Thanks @treo for the examples!

I’ll go through them and will refer to build my Pre-Processing tasks.

Now, I was wondering how the data would be handled if that was stored in a distributed system and requiring Apache spark. Wouldn’t in that case a shift from spark to dl4j is required ?

Please let me know how will we approach this scenario.


There are multiple ways how you can deal with data coming from Spark.

For example in https://github.com/eclipse/deeplearning4j-examples/blob/master/dl4j-distributed-training-examples/src/main/java/org/deeplearning4j/distributedtrainingexamples/tinyimagenet/TrainSpark.java#L181 it uses DataVec to work through a list of files it reads from HDFS during training.

For more options, take a look at this in documentation in particular:

1 Like

Thanks @treo, that helped a lot!

Hi @treo

Please guide me in building a transform process for simple imputation of null values in:

  1. Double type column by the mean of the column
  2. String type categorical column by mode of the column.

using datavec. I am using CSVRecordReader for input file.

Thanks and Regards

Hi @treo

My last request to seek help might be too broad. Here is how I’ll proceed:

Way 1 : Using Spark SQL:

  1. Create spark dataframe from CSV.
  2. Pre-process(Imputation & Outliers removal by Z-Score) it and save it back to disk as CSV.
  3. Proceed normally with CSVRecordReader to model training.

Way 2 : Using Datavec without Spark:

  1. Use CSVRecordReader to load data.
  2. Build transform process for pre-processing.
  3. Proceed normally to model training.

Here is where I would seek help in Way 2.2. While creating transform process to replace nulls, I would need to compute mean and mode of the required columns. Similarly calculation of Z-Score is required for outlier removal.

Please guide me to compute them on the fly. Or Way 1 is more preferable here.

Thanks & Regards

I’m a bit time constrained at the moment, so I can’t give too detailed answers to advanced questions like that.

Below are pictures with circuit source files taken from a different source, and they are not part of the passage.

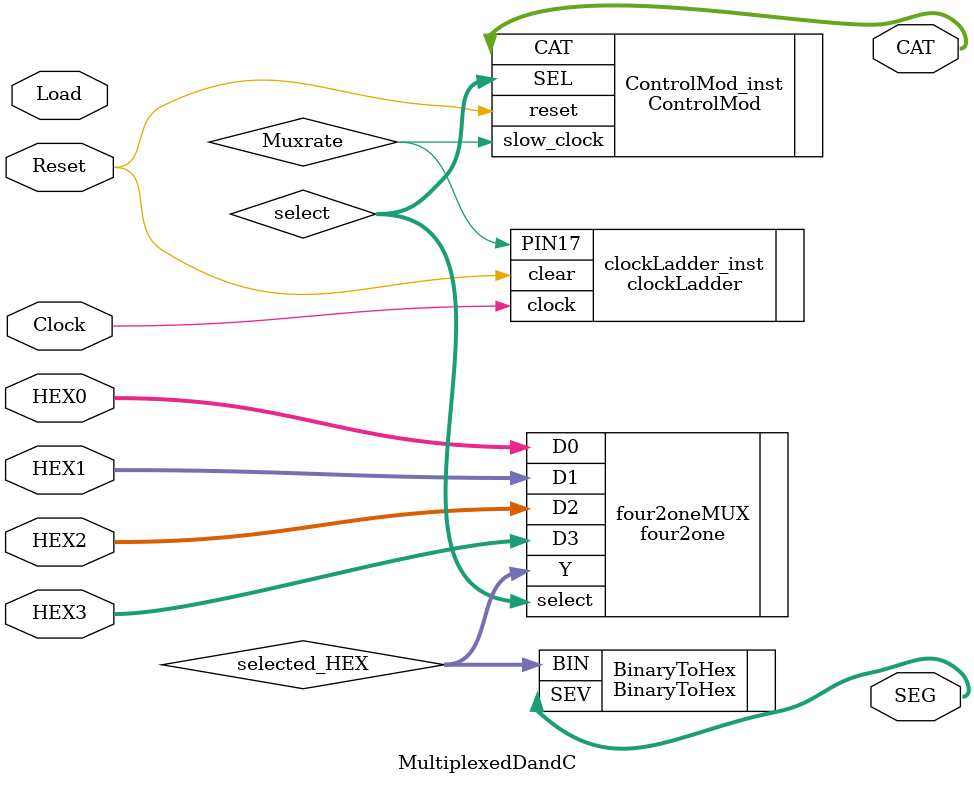
<source format=sv>
module MultiplexedDandC(

	input [3:0] HEX0, HEX1, HEX2, HEX3,
	input Reset, Clock, Load,
	output [0:6] SEG, 
	output [3:0] CAT
);
	logic [1:0] select;
	logic [3:0] selected_HEX;
	logic [3:0] REG0, REG1, REG2, REG3;
	logic Muxrate;
	//assign LEDRs [7:0] = {HEX3, HEX2, HEX1, HEX0};
	

clockLadder clockLadder_inst
(
	.clock(Clock) ,		// input  clock_sig
	.clear(Reset) ,		// input  clear_sig
	.PIN17(Muxrate) 		// output  PIN23_sig

);

ControlMod ControlMod_inst
(
	.slow_clock(Muxrate) ,	// input  slow_clock_sig
	.reset(Reset) ,			// input  reset_sig
	.SEL(select) ,			// output [1:0] SEL_sig
	.CAT(CAT) 			// output [3:0] CAT_sig
);

//PIPOregClass PIPOregClass0
//(
//	.D(HEX0) ,	// input [N-1:0] D_sig
//	.CLK(Load) ,			// input  CLK_sig
//	.CLR(Reset) ,			// input  CLR_sig
//	.Q(REG0) 				// output [N-1:0] Q_sig
//);
//PIPOregClass PIPOregClass1
//(
//	.D(HEX1) ,	// input [N-1:0] D_sig
//	.CLK(Load) ,			// input  CLK_sig
//	.CLR(Reset) ,			// input  CLR_sig
//	.Q(REG1) 				// output [N-1:0] Q_sig
//);
//PIPOregClass PIPOregClass2
//(
//	.D(HEX2) ,	// input [N-1:0] D_sig
//	.CLK(Load) ,			// input  CLK_sig
//	.CLR(Reset) ,			// input  CLR_sig
//	.Q(REG2) 				// output [N-1:0] Q_sig
//);
//PIPOregClass PIPOregClass3
//(
//	.D(HEX3) ,	// input [N-1:0] D_sig
//	.CLK(Load) ,			// input  CLK_sig
//	.CLR(Reset) ,			// input  CLR_sig
//	.Q(REG3) 				// output [N-1:0] Q_sig
//);

four2one four2oneMUX
(
	.select(select) ,				// input [1:0] select_sig
	.D0(HEX0) ,						// input [N-1:0] D0_sig
	.D1(HEX1) ,						// input [N-1:0] D1_sig
	.D2(HEX2) ,						// input [N-1:0] D2_sig
	.D3(HEX3) ,						// input [N-1:0] D3_sig
	.Y(selected_HEX) 				// output [N-1:0] Y_sig
);

BinaryToHex BinaryToHex
(
	.BIN(selected_HEX) ,		// input [3:0] BIN_sig
	.SEV(SEG) 					// output [0:6] SEV_sig
);


endmodule 
</source>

At the moment the fastest way to find a good answer to your question is going to be to take a look at the examples: https://github.com/eclipse/deeplearning4j-examples/tree/master/data-pipeline-examples

If I recall correctly it should have something that is very close to what you want to do.

Hi @treo

Using the examples I’ve been able to figure out the statistics needed:

  1. Mean -
    val analyse : DataAnalysis = AnalyzeLocal.analyze(schema, trainReader) val ageAnalysis : DoubleAnalysis = analyse.getColumnAnalysis("Age").asInstanceOf[DoubleAnalysis] ageAnalysis.getMean
    where trainReader is CSVRecordReader and schema is Schema object.

  2. Standard Deviation -

  3. Mode of a categorical column -
    val genderAnalysis : CategoricalAnalysis = analyse.getColumnAnalysis("Gender").asInstanceOf[CategoricalAnalysis] genderAnalysis.getMapOfCounts.asInstanceOf[Map[String,Long]].max._2

  4. Z-Score Calculation -
    val transformPx : TransformProcess = new TransformProcess.Builder(schema).doubleMathOp("Age", MathOp.Subtract, meanAge).doubleMathOp("Age", MathOp.Divide, stdDevAge).

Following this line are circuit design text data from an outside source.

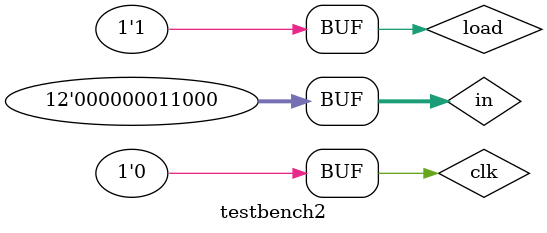
<source format=sv>
`timescale 1ns / 1ps
module testbench2();
logic clk, load ; 
logic [11:0] in, out;  

instructionRegister dut(clk, load, in, out); 

always
    begin 
        clk <= 1; # 5; clk <= 0; # 5; 
    end 

initial begin 

        load = 0;
        in = 12'b101010000001; # 10; 
        in = 12'b110010000001; # 10;  
        
        load = 1;
        in = 12'b100100100000; # 10; 
        in = 12'b010010101001; # 10;  
        in = 12'b000000010010; # 10; 
        in = 12'b000110010010; # 10; 
        in = 12'b001000010100; # 10; 
        in = 12'b101010000001; # 10; 
        in = 12'b110010000001; # 10;  
        in = 12'b010000000000; # 10; 
        in = 12'b011000000000; # 10; 
        in = 12'b100000000000; # 10; 
        in = 12'b100000000011; # 10; 
        in = 12'b010010101000; # 10; 
        in = 12'b010110100000; # 10; 
        in = 12'b000000011000; # 10; 
    end
endmodule

</source>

The quality of training data is:

Now the issue is AnalyzeLocal throws error with nulls in data as: Exception in thread "main" java.lang.NullPointerException. Due to this I am unable to perform any of the above statistics.
Please help!

Thanks and Regards

As you want to apply some data replacement on those columns, I suggest you try it with applying a reduction to calculate what you need while skipping invalid values (see setIgnoreInvalid) and then a transformation to replace the invalid values.

Hi @treo

Thanks for the suggestion!
Please let me know some examples to guide me through this way.

Also let me know how will the mean and mode of the column persist while performing a replacement.